Après une de nos séances, je décidais de m’assoir sur les bancs pour voir les gens passer. Quelqu’un était passé devant moi à deux reprises, et son visage m’était familier. Après une brève fouille dans ma mémoire, je sursautais et courais illico presto après elle. C’était la grande sœur de Khadija, et elle pourrait peut-être m’aider.
J’avais couru plus vite que la dernière fois, et ma main sur son bras la fit sursauter. Quand elle se retourna, elle enleva ses lunettes pour mieux voir. Elle semblait aussi surprise que moi.
-Toi ? Que fais-tu ici ?
Je lui expliquais pour mon rendez-vous avec le psy, et tout ce qui s’était passé depuis quelques mois. Je parlais tellement que je n’avais même pas remarqué qu’elle tenait un gros sachet de médicaments. Remarquant mon regard, elle tenta de me rassurer, mais il fallait qu’elle trouve mieux que ça. Face à mon insistance, elle me demanda de la suivre.
Elle me mena au bâtiment des urgences. J’avais une boule au ventre, et mes jambes se mouvaient sans mon consentement. Après avoir longé un couloir rempli de pauvres âmes désespérées, elle ouvrit une porte et me demanda d’entrer. Je m’exécutais sans savoir ce qu’il y avait à l’intérieur.
-T’en as mis du temps.
La voix était si faible, comme un soupir. Je restais figé. Puis me retournais pour la voir. Elle était étendue sur un lit, la peau sur les os. Ses yeux faillirent sortir de leurs orbites quand elle me vit. Je lui posais un tas de questions auxquelles sa grande sœur répondit à sa place.

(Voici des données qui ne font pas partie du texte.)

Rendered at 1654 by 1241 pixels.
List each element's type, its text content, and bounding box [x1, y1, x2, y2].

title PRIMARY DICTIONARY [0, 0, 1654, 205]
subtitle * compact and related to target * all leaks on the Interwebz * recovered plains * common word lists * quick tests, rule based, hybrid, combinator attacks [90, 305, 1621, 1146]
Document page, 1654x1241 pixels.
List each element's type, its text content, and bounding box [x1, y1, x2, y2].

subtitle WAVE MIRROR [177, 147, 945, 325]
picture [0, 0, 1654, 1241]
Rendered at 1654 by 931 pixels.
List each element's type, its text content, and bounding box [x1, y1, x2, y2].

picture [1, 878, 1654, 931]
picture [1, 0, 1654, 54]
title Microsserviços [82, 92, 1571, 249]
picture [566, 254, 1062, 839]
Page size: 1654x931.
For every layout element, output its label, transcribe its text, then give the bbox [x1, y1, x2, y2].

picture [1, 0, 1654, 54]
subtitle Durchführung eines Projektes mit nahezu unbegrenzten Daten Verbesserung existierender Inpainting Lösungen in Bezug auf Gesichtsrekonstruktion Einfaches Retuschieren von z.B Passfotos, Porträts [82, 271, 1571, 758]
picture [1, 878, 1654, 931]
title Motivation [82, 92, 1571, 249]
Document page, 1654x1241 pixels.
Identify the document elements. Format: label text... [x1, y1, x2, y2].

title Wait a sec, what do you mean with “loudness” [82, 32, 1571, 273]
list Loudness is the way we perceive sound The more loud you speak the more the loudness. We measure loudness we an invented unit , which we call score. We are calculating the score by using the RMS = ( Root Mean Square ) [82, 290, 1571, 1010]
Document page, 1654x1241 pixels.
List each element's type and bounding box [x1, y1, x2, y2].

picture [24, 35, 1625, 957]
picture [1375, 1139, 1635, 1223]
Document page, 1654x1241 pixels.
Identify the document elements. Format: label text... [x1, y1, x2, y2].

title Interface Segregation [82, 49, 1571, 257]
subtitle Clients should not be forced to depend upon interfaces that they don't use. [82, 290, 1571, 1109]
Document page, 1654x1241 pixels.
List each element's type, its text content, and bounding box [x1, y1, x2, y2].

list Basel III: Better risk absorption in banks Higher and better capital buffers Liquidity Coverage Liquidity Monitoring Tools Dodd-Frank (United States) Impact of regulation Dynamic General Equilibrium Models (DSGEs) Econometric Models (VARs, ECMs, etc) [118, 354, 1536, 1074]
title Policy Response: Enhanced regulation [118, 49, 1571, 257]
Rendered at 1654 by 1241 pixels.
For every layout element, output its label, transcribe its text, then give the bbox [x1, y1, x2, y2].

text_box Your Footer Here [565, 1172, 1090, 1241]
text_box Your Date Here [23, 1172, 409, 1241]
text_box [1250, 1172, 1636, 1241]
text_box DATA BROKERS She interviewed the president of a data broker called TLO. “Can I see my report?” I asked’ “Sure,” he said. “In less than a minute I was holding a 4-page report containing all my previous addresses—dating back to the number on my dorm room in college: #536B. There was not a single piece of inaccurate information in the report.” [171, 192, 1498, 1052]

Khadija souffrait d’une tumeur au cerveau. Elle m’avait quitté parce qu’elle ne voulait pas que je vive l’enfer de m’occuper d’une condamnée à mort.
Je lui en avais voulu. Mais j’étais loin de m’imaginer qu’elle m’avait quitté pour mon propre bien.
Le lendemain je revins la voir. Sa sœur était déjà là, et sa mère aussi. Khadija paraissait joyeuse. Elle souriait. Et durant l’un de ces sourires, son visage resta ainsi, pour l’éternité.
Elle avait fermé les yeux, et mon cœur par la même occasion. Les lumières de mon cœur resteront, éternellement, dans l’obscurité.